The dollar added slight gains and remained at 9 year highs against its peers today overlooking discouraging US service sector and factory orders data as dollar demand was heightened by the market avoiding risk. The Institute of Supply Management reported that its non-manufacturing PMI dropped to its lowest level in 6 months from 59.3 in November to 56.2 in December while experts forecast a reading of 58. Other data revealed that US factory orders declined 0.7% in November while a drop of 0.5% was forecast.
The euro weakened against the dollar hovering near its weakest level since February 2006 set on Monday. The euro traded at lows of the day following the release of data which revealed that euro zone private sector activity wound down at a slower rate than originally forecast for December. Markit’s composite PMI which factors manufacturing and service sector activity in the euro zone registered at 51.4 in December. The European Central Bank was compelled to consider implementation of stimulus measures prior to its next meeting set for January 22 as a result of the poor data. The euro was also weighed down by doubt surrounding Greece’s status within the euro zone.

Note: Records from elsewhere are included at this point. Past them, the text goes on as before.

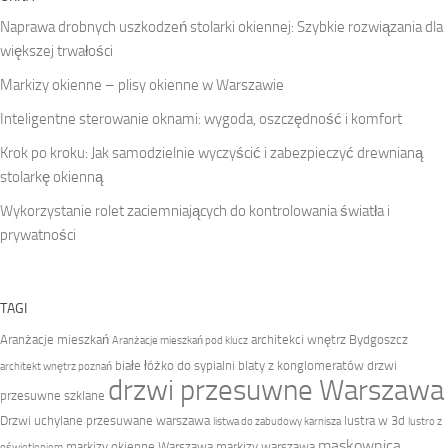
Naprawa drobnych uszkodzeń stolarki okiennej: Szybkie rozwiązania dla
większej trwałości
Markizy okienne – plisy okienne w Warszawie
Inteligentne sterowanie oknami: wygoda, oszczędność i komfort
Krok po kroku: Jak samodzielnie wyczyścić i zabezpieczyć drewnianą
stolarkę okienną
Wykorzystanie rolet zaciemniających do kontrolowania światła i
prywatności
TAGI
Aranżacje mieszkań
architekci wnętrz Bydgoszcz
Aranżacje mieszkań pod klucz
białe łóżko do sypialni
blaty z konglomeratów
drzwi
architekt wnętrz poznań
drzwi przesuwne Warszawa
przesuwne szklane
Drzwi uchylane przesuwane warszawa
lustra w 3d
listwa do zabudowy karnisza
lustro z
maskownica
markizy okienne Warszawa
markizy warszawa
oświetleniem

The pound weakened against the dollar hovering close to 17 month lows following the release of data which revealed a decline in activity within the UK’s dominant service sector for December. The data supported predictions that the Bank of England will keep rates unchanged for the majority of 2015. The pound was weaker against the euro.
The yen strengthened against the dollar as weakening global equity markets generated safe haven demand for the yen, as declining oil prices and worry over the state of the euro zone economy triggered a stock selloff.
As global oil prices continue to fall, commodity associated currencies such as the Australian, New Zealand and Canadian dollars remain near multi year lows against the dollar despite having regained some ground. Statistics Canada released data which showed that raw materials prices decreased 5.8% in November further than forecasts of 5.0% which put pressure on the Canadian dollar.